Introduction: It is well known that Inflammatory Bowel Disease (IBD) increases the risk of developing Colorectal cancer. However, older works from the 1990’s examined how Ulcerative Colitis and Crohn’s Disease separately influence gastric and small bowel cancers as well. The aim of this nationwide investigation is to explore the current relationship between upper gastrointestinal malignancies and both Crohn’s Disease and Ulcerative Colitis.

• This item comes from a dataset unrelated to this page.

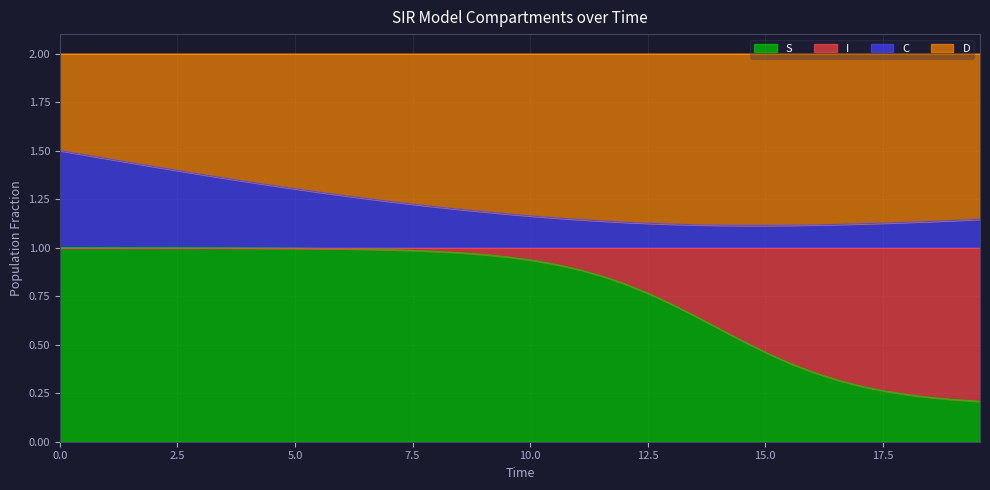

True or false: C has more than 1 points higher than both neighbors.

False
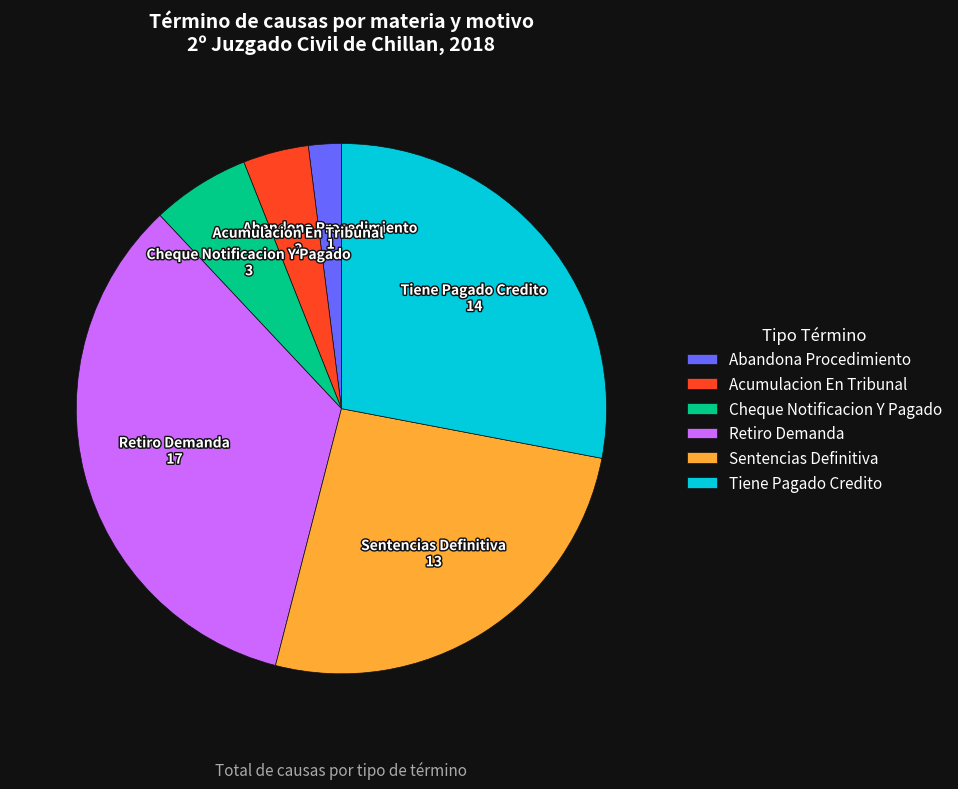

What is the ratio of the value at Tiene Pagado Credito to the value at Acumulacion En Tribunal?

7.0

Methods: The National Inpatient Sample was queried for patients with a primary diagnosis of upper gastrointestinal malignancy and a secondary diagnosis of either Ulcerative Colitis or Crohn’s Disease in 2014. Upper gastrointestinal malignancies were defined as esophageal cancer, gastric cancer, small bowel malignancy, or cholangiocarcinoma. The primary outcome is the relationship between Ulcerative Colitis, Crohn’s Disease, and various forms of upper gastrointestinal cancer. Multivariate logistic regression was conducted using Stata v.13.
Results: In 2014, there were 175 patients with IBD, 105 of which had Crohn’s Disease. Regression analyses demonstrated an increased association with upper gastrointestinal malignancies in both Crohn’s Disease (aOR 2.08, p< 0.00) and Ulcerative Colitis (aOR 1.91, p=0.05). When stratified, there was a greater association between cholangiocarcinoma and Ulcerative Colitis (aOR 4.30, p< 0.00), as compared to Crohn’s Disease (aOR 2.14, p=0.04). However, there was a strong relationship between small bowel cancer and Crohn’s disease (aOR 11.88, p< 0.00), but no significant association with Ulcerative Colitis. With regard to esophageal and gastric malignancies, no significant relationship with either form of IBD was established.
Discussion: There have been limited studies evaluating the relationship between upper gastrointestinal malignancies and either Crohn’s Disease or Ulcerative Colitis. This study demonstrated that both conditions have an increased association with development of cholangiocarcinoma. Ulcerative Colitis poses a two-fold greater risk, likely due to its relationship with Primary Sclerosing Cholangitis. Moreover, Crohn’s Disease offers a nearly six-fold increased risk of developing small bowel malignancy. Given its propensity to cause ileitis and intestinal strictures, dysplasia and cancer are worrisome possibilities. This is the first study in recent years to highlight the ability of both forms of IBD to influence development of extracolonic malignancies, which can be used to improve clinical evaluation in this population.